On the other thing. "env' if you do have to bind wasm manually to rust and read the docs on mozilla, there are some wasm text explains and they show example javascript "importObject" with a {} block. But rust compiled to wasm puts an "env" in the importObject and that may trip you up if you didn't know.

I think there is a big misunderstanding here, I'm not sure where.

  1. 'bindings' or JS <-> Rust communication is not a problem. I just use #[wasm_bindgen], and it has been great so far.

  2. 'communication' also is not an issue. I have Rust/wasm on main thread talking to Rust/main in webworker.

So where is the problem then? I want userA to be able to run an untrusted snippet from 'Bob', and limit the damage Bob can do.

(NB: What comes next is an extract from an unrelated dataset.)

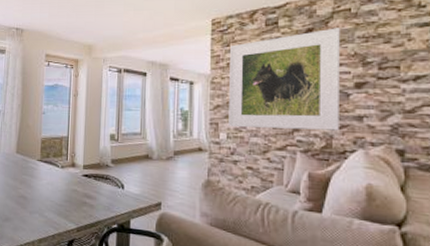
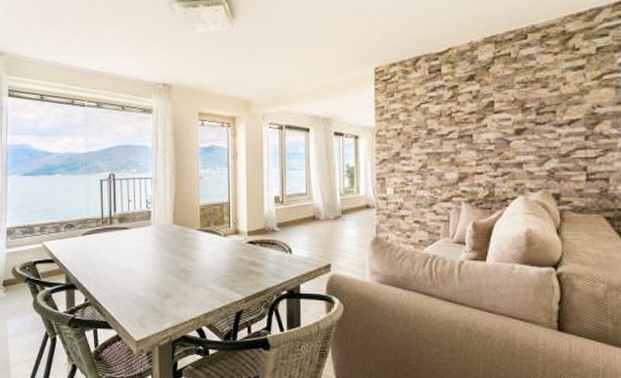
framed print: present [228,28,340,131] -> none [394,73,501,180]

Hypothetically, if we were building a Facebook clone (I am not), userA should be able to install a 'plugin' for Bobs_embedded_fahrenheit_celsius_converter, and be safe knowing that the plugin does not have the power to add/delete friends or send msgs on behalf of userA.

To do this, we want sandboxing -- to be able to run (potentially) malicious code, and yet limit what the code can do. @bjorn3 's solution to this problem is basically: use wasm, provide (as import list) list of functions the wasm is allowed to call.

Communication has always been tough for me....Thanks for your patience.

I was thinking your extensions would have functionality that you needed to invoke and you might not know the extensions functionality yet? And maybe you might want to call functions inside the extension when something happens. And you might not have the name of those functions because they are extensions. So you could bind to one function and send in text commands to the extension. And I don't know how wasm-bindgen can bind to the extensions if they are 3rd party so thought you might have to define those binding by hand.